Starting point (this lab is skip-friendly). You do not need to have done the earlier labs. To begin from a clean, known state, copy this module's snapshot into a fresh tasks-app and make the first commit:

mkdir -p ~/ai-workflow-course/tasks-app
cp -r ~/ai-workflow-course/modules/16-containers-and-reproducible-environments/lab/start/. ~/ai-workflow-course/tasks-app/
cd ~/ai-workflow-course/tasks-app && git init -b main && git add -A && git commit -m "start: module 16"

Already carrying your tasks-app from earlier modules? Keep using it and ignore this box. Lab language: shell (Docker CLI) on the tasks-app from Module 1. You won't write Python; you'll containerize and run the app you already have.

You'll need:

  • The tasks-app folder from Module 1 (tasks.py, cli.py).
  • A container engine. Docker Desktop (macOS/Windows) or Docker Engine (Linux) is the common choice; Podman works too and the commands below map 1:1 (podman for docker). Verify with docker --version (or podman --version). The engine must be running before you build: docker --version reports the client version even when the engine is stopped, so it's false reassurance; docker build then fails with "Cannot connect to the Docker daemon." On macOS/Windows start it first (launch Docker Desktop, or podman machine start); confirm the daemon is up with docker info (or podman info), which only succeeds when the engine is actually live.
  • The starter files from this module's lab/: Dockerfile and dockerignore-starter.
  • Your coding agent (Claude Code is the worked example; sub your own).

Part A: Build the image

  1. Get the two starter files into your tasks-app folder. Direct your agent (Claude Code is the worked example; sub your own) to do the placement: "Copy this module's lab/Dockerfile into ~/ai-workflow-course/tasks-app, and create a file named exactly .dockerignore there from lab/dockerignore-starter." Then read the Dockerfile top to bottom yourself before you build: every line is commented, and you want to know what you're about to run, not just that the file landed. The build is the lesson, so you run it by hand:

    cd ~/ai-workflow-course/tasks-app
    docker build -t tasks-app .

    The first build pulls the base image and runs each instruction as a layer. Watch the output: that is the invisible stack being made explicit.
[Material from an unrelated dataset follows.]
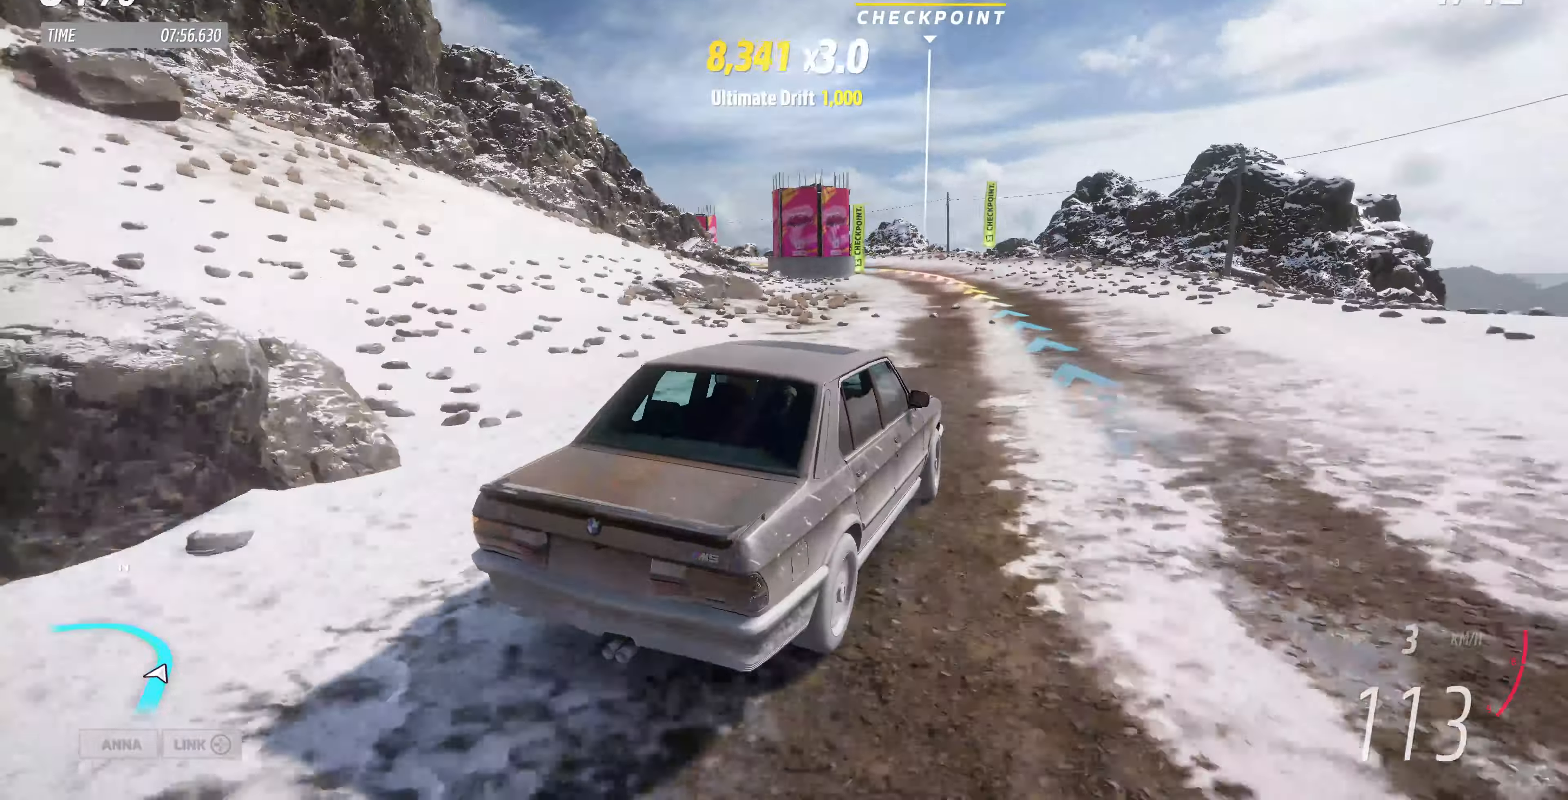
{"buttons": ["R2"], "left_stick": "up-left", "right_stick": "up", "events": []}
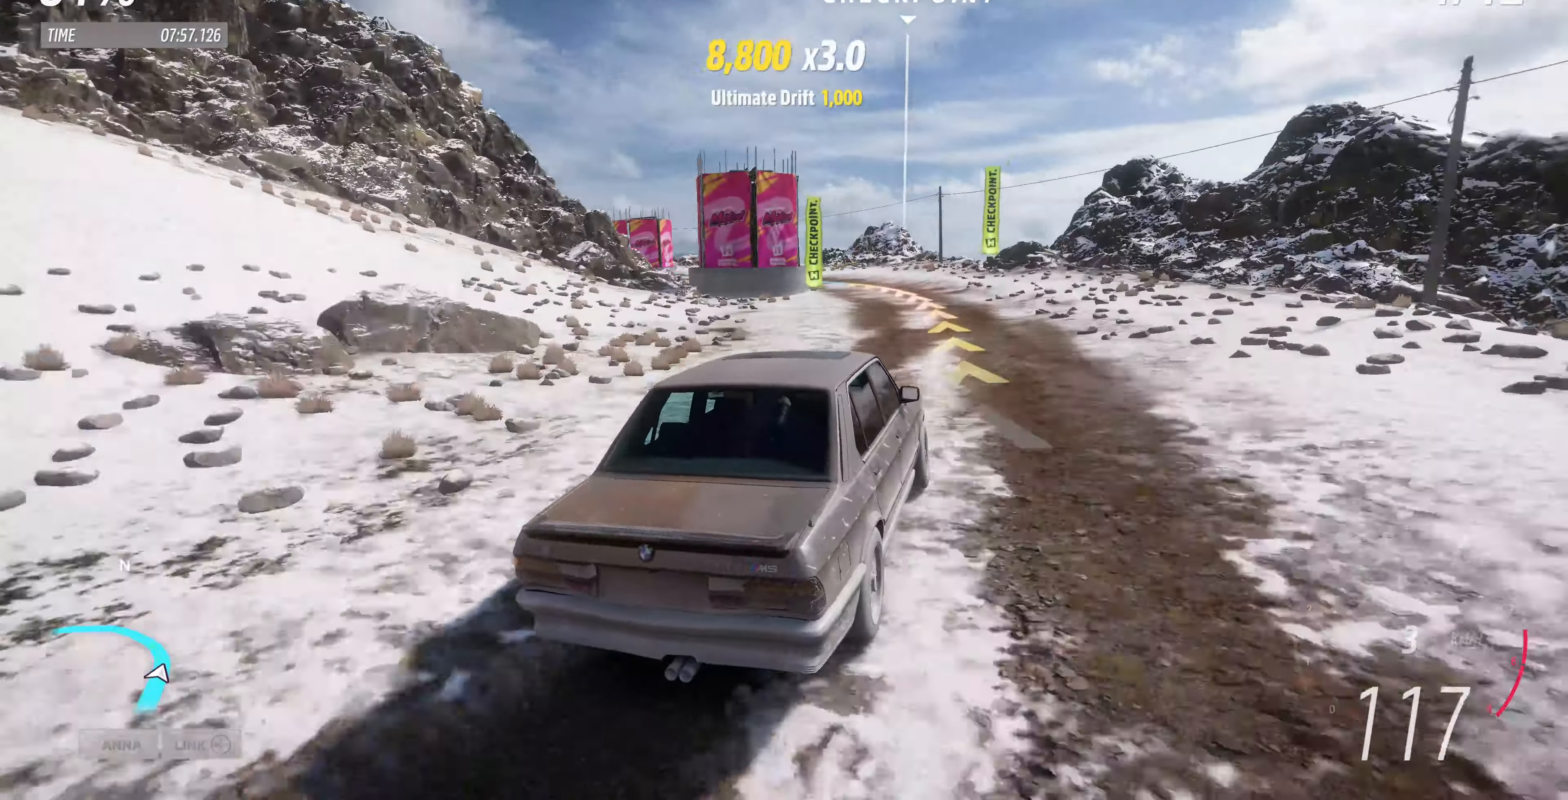
{"buttons": ["R2"], "left_stick": "up-left", "right_stick": "up", "events": [[100, "R2", "up"], [200, "R2", "down"]]}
Part B: Run the app from inside the container

  1. Run the CLI inside the container. The --rm flag deletes the container when it exits, so you don't pile up dead ones:

    docker run --rm tasks-app list                  # uses the CMD default -> python cli.py list
    docker run --rm tasks-app add "containerize it"  # override CMD with your own argument
    docker run --rm tasks-app list

    Notice the third command shows no "containerize it" task. That's not a bug; it's a lesson: each --rm run is a fresh container with a fresh writable layer, and tasks.json is written inside that layer, which is destroyed on exit. Containers reproduce the environment, not your state. (Persisting state means mounting a volume, a deliberate choice, covered when we deploy in Module 18.)

Part C: Prove it's reproducible on a clean machine

  1. The honest test of "works on my machine, solved" is: run it somewhere that has nothing of yours. The container already is that place; it has no access to your installed Python, your packages, or your paths. Confirm with the inverse experiment: run the same base image with only the engine and look for your app:

    docker run --rm python:3.12-slim python -c "import sys; print(sys.version)"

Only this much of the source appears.